▸ **Direction 1**
Translate this sentence from the text on design laws into Spanish: "Feedback is giving a user clear indication that something has happened, is happening or could happen."
▸ **Direction 2**
Continue the text on design laws, picking up right after its final sentence.

5. The Law of Feedback and Critique

The user will feel more confident if you provide clear and constant feedback. Feedback is giving a user clear indication that something has happened, is happening or could happen. This communication is essential in the design of many products, consider a coffee maker that didn’t have a light indicating it was on. Furthermore, feedback makes people feel in control and makes them confident to use the product again.

6. Fitt’s Law

Fitts’s law (often cited as Fitts’ law) is a descriptive model of human movement primarily used in human–computer interaction and ergonomics. This scientific law predicts that the time required to rapidly move to a target area is a function of the ratio between the distance to the target and the width of the target. Fitts’s law is used to model the act of pointing, either by physically touching an object with a hand or finger, or virtually, by pointing to an object on a computer monitor using a pointing device. This is why you often see forms or actions that have large “save” buttons but text based “delete” or “cancel” links. WordPress uses this law extremely well.

7. The Golden Ratio

In mathematics, two quantities are in the golden ratio if their ratio is the same as the ratio of their sum to the larger of the two quantities. The rule of thirds however deals with a whole different design theory. The rule of thirds instead is a way to place elements with in a design as a way to control where a viewers eyes will travel and what they will see. Both the golden ratio and the Rule of Thirds are more likely to produce visually pleasing compositions.

8. Occam’s Razor

Occam’s razor (also written as Ockham’s razor, and lex parsimoniae in Latin, which means law of parsimony) is a problem-solving principle attributed to William of Ockham, who was an English Franciscan friar and scholastic philosopher and theologian. The principle can be interpreted as stating Among competing hypotheses, the one with the fewest assumptions should be selected, or the simplest solution is almost always the best. This rule speaks to the old saying that “A design isn’t finished when there is nothing more to add, but when there is nothing left to take away.”

▸ **Listing**
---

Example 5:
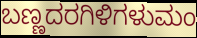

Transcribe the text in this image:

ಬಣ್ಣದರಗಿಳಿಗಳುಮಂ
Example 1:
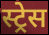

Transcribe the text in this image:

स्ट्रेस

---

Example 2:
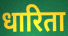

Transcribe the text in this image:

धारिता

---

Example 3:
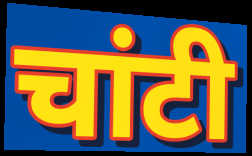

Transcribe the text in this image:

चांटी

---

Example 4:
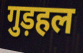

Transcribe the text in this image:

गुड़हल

---

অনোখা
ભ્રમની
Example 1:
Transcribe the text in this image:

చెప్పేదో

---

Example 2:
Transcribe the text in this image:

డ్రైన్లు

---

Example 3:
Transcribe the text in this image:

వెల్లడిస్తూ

---

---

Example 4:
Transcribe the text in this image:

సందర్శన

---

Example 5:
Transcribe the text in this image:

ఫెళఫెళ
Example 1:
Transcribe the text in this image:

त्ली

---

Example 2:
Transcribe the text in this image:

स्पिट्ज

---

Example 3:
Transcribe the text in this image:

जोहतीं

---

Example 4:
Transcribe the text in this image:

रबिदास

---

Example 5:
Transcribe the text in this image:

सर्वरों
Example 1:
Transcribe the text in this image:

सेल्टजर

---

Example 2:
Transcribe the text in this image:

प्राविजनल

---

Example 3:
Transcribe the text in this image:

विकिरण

▸ **Answer 1**
La retroalimentación consiste en darle al usuario una indicación clara de que algo ha ocurrido, está ocurriendo o podría ocurrir.

▸ **Answer 2**
9. Fibonacci Sequence

The Fibonacci Sequence is the series of numbers: 0, 1, 1, 2, 3, 5, 8, 13, 21, 34, … The next number is found by adding up the two numbers before it. The 2 is found by adding the two numbers before it (1+1). This sequence can be used to create visual patterns, create shapes, organic figures, build grids or dictate sizing and ratios. The Fibonacci sequence is considered to be one of the most influential patterns in both mathematics as well as design.

10. Mental Models

A mental model is an explanation of someone’s thought process about how something works in the real world. It is a representation of the surrounding world, the relationships between its various parts and a person’s intuitive perception about his or her own acts and their consequences. Mental models can help shape behavior and set an approach to solving problems and doing tasks. This is why the concept of tabs works so well and why operating systems are modeled off of real world office situations (folders, files, desktop, etc…)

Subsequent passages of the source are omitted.